G M Hopkins “To R.B.”

Friday October 18

At the History of Technology Annual Meeting in Porland ME last week I got talking with a younger colleague about some of the demanding challenges of adult commitments. Somewhere in that conversation I mentioned the Jesuit Poet Gerard Manley Hopkins. She asked me to send her some of his six “terrible sonnets” which take the reader into some of the terrible places of those commitments.

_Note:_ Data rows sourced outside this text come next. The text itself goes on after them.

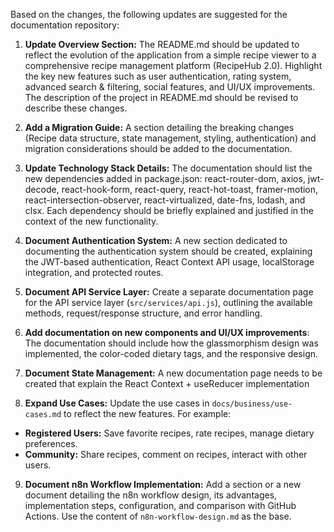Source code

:Based on the changes, the following updates are suggested for the documentation repository:

1.  **Update Overview Section:**  The README.md should be updated to reflect the evolution of the application from a simple recipe viewer to a comprehensive recipe management platform (RecipeHub 2.0). Highlight the key new features such as user authentication, rating system, advanced search & filtering, social features, and UI/UX improvements. The description of the project in README.md should be revised to describe these changes.

2.  **Add a Migration Guide:** A section detailing the breaking changes (Recipe data structure, state management, styling, authentication) and migration considerations should be added to the documentation.

3.  **Update Technology Stack Details:** The documentation should list the new dependencies added in package.json: react-router-dom, axios, jwt-decode, react-hook-form, react-query, react-hot-toast, framer-motion, react-intersection-observer, react-virtualized, date-fns, lodash, and clsx. Each dependency should be briefly explained and justified in the context of the new functionality.

4.  **Document Authentication System:**  A new section dedicated to documenting the authentication system should be created, explaining the JWT-based authentication, React Context API usage, localStorage integration, and protected routes.

5.  **Document API Service Layer:** Create a separate documentation page for the API service layer (`src/services/api.js`), outlining the available methods, request/response structure, and error handling.

6.  **Add documentation on new components and UI/UX improvements**: The documentation should include how the glassmorphism design was implemented, the color-coded dietary tags, and the responsive design.

7.  **Document State Management:** A new documentation page needs to be created that explain the React Context + useReducer implementation

8.  **Expand Use Cases:** Update the use cases in `docs/business/use-cases.md` to reflect the new features. For example:
   *   **Registered Users:** Save favorite recipes, rate recipes, manage dietary preferences.
   *   **Community:** Share recipes, comment on recipes, interact with other users.

9.  **Document n8n Workflow Implementation:** Add a section or a new document detailing the n8n workflow design, its advantages, implementation steps, configuration, and comparison with GitHub Actions. Use the content of `n8n-workflow-design.md` as the base. 
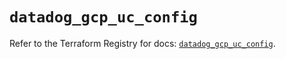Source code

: # `datadog_gcp_uc_config`

Refer to the Terraform Registry for docs: [`datadog_gcp_uc_config`](https://registry.terraform.io/providers/datadog/datadog/3.76.0/docs/resources/gcp_uc_config).
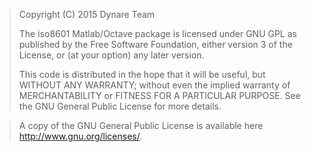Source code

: > Copyright (C) 2015 Dynare Team
>
> The iso8601 Matlab/Octave package is licensed under GNU GPL as published by
> the Free Software Foundation, either version 3 of the License, or (at
> your option) any later version.
>
> This code is distributed in the hope that it will be useful, but
> WITHOUT ANY WARRANTY; without even the implied warranty of
> MERCHANTABILITY or FITNESS FOR A PARTICULAR PURPOSE.  See the GNU
> General Public License for more details.

> A copy of the GNU General Public License is available here
> <http://www.gnu.org/licenses/>.
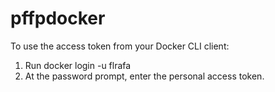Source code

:# pffpdocker
To use the access token from your Docker CLI client:
1. Run
docker login -u flrafa
2. At the password prompt, enter the personal access token.
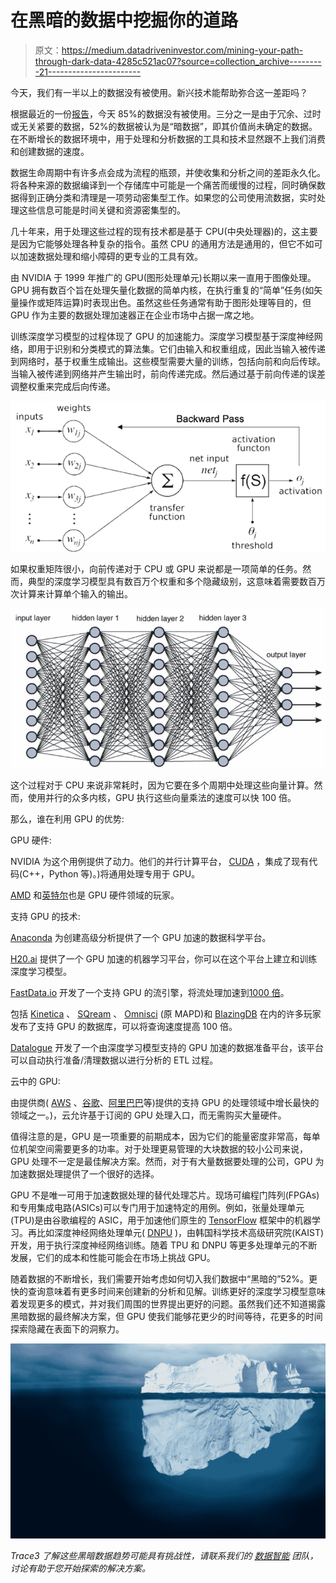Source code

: # 在黑暗的数据中挖掘你的道路

> 原文：<https://medium.datadriveninvestor.com/mining-your-path-through-dark-data-4285c521ac07?source=collection_archive---------21----------------------->

今天，我们有一半以上的数据没有被使用。新兴技术能帮助弥合这一差距吗？

根据最近的一份[报告](https://www.veritas.com/content/dam/Veritas/docs/reports/veritas-strike-global-report_a4-sdc2.pdf)，今天 85%的数据没有被使用。三分之一是由于冗余、过时或无关紧要的数据，52%的数据被认为是“暗数据”，即其价值尚未确定的数据。在不断增长的数据环境中，用于处理和分析数据的工具和技术显然跟不上我们消费和创建数据的速度。

数据生命周期中有许多点会成为流程的瓶颈，并使收集和分析之间的差距永久化。将各种来源的数据编译到一个存储库中可能是一个痛苦而缓慢的过程，同时确保数据得到正确分类和清理是一项劳动密集型工作。如果您的公司使用流数据，实时处理这些信息可能是时间关键和资源密集型的。

几十年来，用于处理这些过程的现有技术都是基于 CPU(中央处理器)的，这主要是因为它能够处理各种复杂的指令。虽然 CPU 的通用方法是通用的，但它不如可以加速数据处理和缩小障碍的更专业的工具有效。

由 NVIDIA 于 1999 年推广的 GPU(图形处理单元)长期以来一直用于图像处理。GPU 拥有数百个旨在处理矢量化数据的简单内核，在执行重复的“简单”任务(如矢量操作或矩阵运算)时表现出色。虽然这些任务通常有助于图形处理等目的，但 GPU 作为主要的数据处理加速器正在企业市场中占据一席之地。

训练深度学习模型的过程体现了 GPU 的加速能力。深度学习模型基于深度神经网络，即用于识别和分类模式的算法集。它们由输入和权重组成，因此当输入被传递到网络时，基于权重生成输出。这些模型需要大量的训练，包括向前和向后传球。当输入被传递到网络并产生输出时，前向传递完成。然后通过基于前向传递的误差调整权重来完成后向传递。

![](img/3615c83e8d55d54cec6a487c69bf09f5.png)

如果权重矩阵很小，向前传递对于 CPU 或 GPU 来说都是一项简单的任务。然而，典型的深度学习模型具有数百万个权重和多个隐藏级别，这意味着需要数百万次计算来计算单个输入的输出。

![](img/f155f086a531b71ce3482b8b3bda5fdc.png)

这个过程对于 CPU 来说非常耗时，因为它要在多个周期中处理这些向量计算。然而，使用并行的众多内核，GPU 执行这些向量乘法的速度可以快 100 倍。

那么，谁在利用 GPU 的优势:

GPU 硬件:

NVIDIA 为这个用例提供了动力。他们的并行计算平台， [CUDA](https://developer.nvidia.com/cuda-zone) ，集成了现有代码(C++，Python 等)。)将通用处理专用于 GPU。

[AMD](https://www.amd.com/en) 和[英特尔](https://www.intel.com/content/www/us/en/homepage.html)也是 GPU 硬件领域的玩家。

支持 GPU 的技术:

[Anaconda](https://www.anaconda.com/) 为创建高级分析提供了一个 GPU 加速的数据科学平台。

[H20.ai](https://www.h2o.ai/) 提供了一个 GPU 加速的机器学习平台，你可以在这个平台上建立和训练深度学习模型。

[FastData.io](https://www.fastdata.io/) 开发了一个支持 GPU 的流引擎，将流处理加速到[1000 倍](https://www.fastdata.io/plasma-engine)。

包括 [Kinetica](https://www.kinetica.com/) 、 [SQream](https://sqream.com/) 、 [Omnisci](https://www.omnisci.com/) (原 MAPD)和 [BlazingDB](https://blazingdb.com/) 在内的许多玩家发布了支持 GPU 的数据库，可以将查询速度提高 100 倍。

[Datalogue](https://www.datalogue.io/) 开发了一个由深度学习模型支持的 GPU 加速的数据准备平台，该平台可以自动执行准备/清理数据以进行分析的 ETL 过程。

云中的 GPU:

由提供商( [AWS](https://aws.amazon.com/ec2/elastic-gpus/) 、[谷歌](https://cloud.google.com/gpu/)、[阿里巴巴](https://www.alibabacloud.com/product/gpu)等)提供的支持 GPU 的处理领域中增长最快的领域之一。)，云允许基于订阅的 GPU 处理入口，而无需购买大量硬件。

值得注意的是，GPU 是一项重要的前期成本，因为它们的能量密度非常高，每单位机架空间需要更多的功率。对于处理更易管理的大块数据的较小公司来说，GPU 处理不一定是最佳解决方案。然而，对于有大量数据要处理的公司，GPU 为加速数据处理提供了一个很好的选择。

GPU 不是唯一可用于加速数据处理的替代处理芯片。现场可编程门阵列(FPGAs)和专用集成电路(ASICs)可以专门用于加速特定的用例。例如，张量处理单元(TPU)是由谷歌编程的 ASIC，用于加速他们原生的 [TensorFlow](https://www.tensorflow.org/) 框架中的机器学习。再比如深度神经网络处理单元( [DNPU](http://koreabizwire.com/kaist-develops-new-ai-chip-capable-of-deep-learning/93050) )，由韩国科学技术高级研究院(KAIST)开发，用于执行深度神经网络训练。随着 TPU 和 DNPU 等更多处理单元的不断发展，它们的成本和性能可能会在市场上挑战 GPU。

随着数据的不断增长，我们需要开始考虑如何切入我们数据中“黑暗的”52%。更快的查询意味着有更多时间来创建新的分析和见解。训练更好的深度学习模型意味着发现更多的模式，并对我们周围的世界提出更好的问题。虽然我们还不知道揭露黑暗数据的最终解决方案，但 GPU 使我们能够花更少的时间等待，花更多的时间探索隐藏在表面下的洞察力。

![](img/0582acc9fe0e03caae05fdbb99ed7ea3.png)

*Trace3 了解这些黑暗数据趋势可能具有挑战性，请联系我们的* [*数据智能*](https://trace3.com/data-intelligence/) *团队，讨论有助于您开始探索的解决方案。*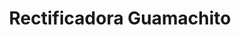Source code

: ---
title: "Rectificadora Guamachito"
url: /calabozo/rectificadora-guamachito/
shop: reparación de automóviles
---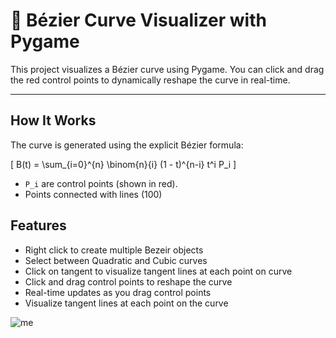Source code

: # 🎨 Bézier Curve Visualizer with Pygame

This project visualizes a Bézier curve using Pygame. You can click and drag the red control points to dynamically reshape the curve in real-time.

---

## How It Works

The curve is generated using the explicit Bézier formula:

\[
B(t) = \sum_{i=0}^{n} \binom{n}{i} (1 - t)^{n-i} t^i P_i
\]

- `P_i` are control points (shown in red).
- Points connected with lines (100)

## Features

- Right click to create multiple Bezeir objects
- Select between Quadratic and Cubic curves
- Click on tangent to visualize tangent lines at each point on curve
- Click and drag control points to reshape the curve
- Real-time updates as you drag control points
- Visualize tangent lines at each point on the curve

![me](https://media1.giphy.com/media/v1.Y2lkPTc5MGI3NjExdHBtcnF5MnM0aHBvdGxtenl6Z3phZTV6Y3IyczQzODJoc2wyNTMzcyZlcD12MV9pbnRlcm5hbF9naWZfYnlfaWQmY3Q9Zw/4yCbf4BKETAZLB4lGt/giphy.gif)
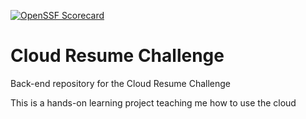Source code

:[![OpenSSF Scorecard](https://api.securityscorecards.dev/projects/github.com/Graham-Baggett/crc-back-end/badge)](https://api.securityscorecards.dev/projects/github.com/Graham-Baggett/crc-back-end)

# Cloud Resume Challenge
Back-end repository for the Cloud Resume Challenge

This is a hands-on learning project teaching me how to use the cloud
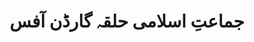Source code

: ---
title: "جماعتِ اسلامی حلقہ گارڈن آفس"
url: /karachi/jm-ti-slmy-hlqh-grddn-afs/
shop: Allgemein
---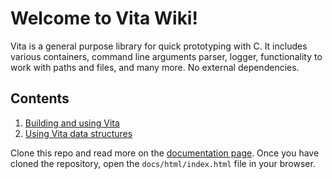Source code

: # Welcome to Vita Wiki!
Vita is a general purpose library for quick prototyping with C. It includes various containers, command line arguments parser, logger, functionality to work with paths and files, and many more. No external dependencies.

## Contents
1. [Building and using Vita](page1.md)
2. [Using Vita data structures](page2.md)

Clone this repo and read more on the [documentation page](../). Once you have cloned the repository, open the `docs/html/index.html` file in your browser.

Here’s one. Poem # 51 from GMH’s brief extant collection. “To R.B.” R.B. in the title is Robert Bridges, who in the early 20th century collected and published the first compendium of Hopkins’ poems. Bridges was poet laureate of England at the time. While Hopkins was alive (d. 1889) Bridges repeatedly demonstrated both his friendship and his lack of comprehension of Hopkins’ sprung rhythm revolution in poetic rhythm and cadence. But he kept all GMH’s poems.

It’s about writer’s block experienced as mystical anguish.

Gerard Manley Hopkins (1844–89). Poems. 1918.

51 To R. B.

THE fine delight that fathers thought; the strong
Spur, live and lancing like the blowpipe flame,
Breathes once and, quenchèd faster than it came,
Leaves yet the mind a mother of immortal song.
Nine months she then, nay years, nine years she long
Within her wears, bears, cares and moulds the same:
The widow of an insight lost she lives, with aim
Now known and hand at work now never wrong.
Sweet fire the sire of muse, my soul needs this;
I want the one rapture of an inspiration.
O then if in my lagging lines you miss
The roll, the rise, the carol, the creation,
My winter world, that scarcely breathes that bliss
Now, yields you, with some sighs, our explanation.

 

Have a good weekend. May the Tigers claw back from the wall.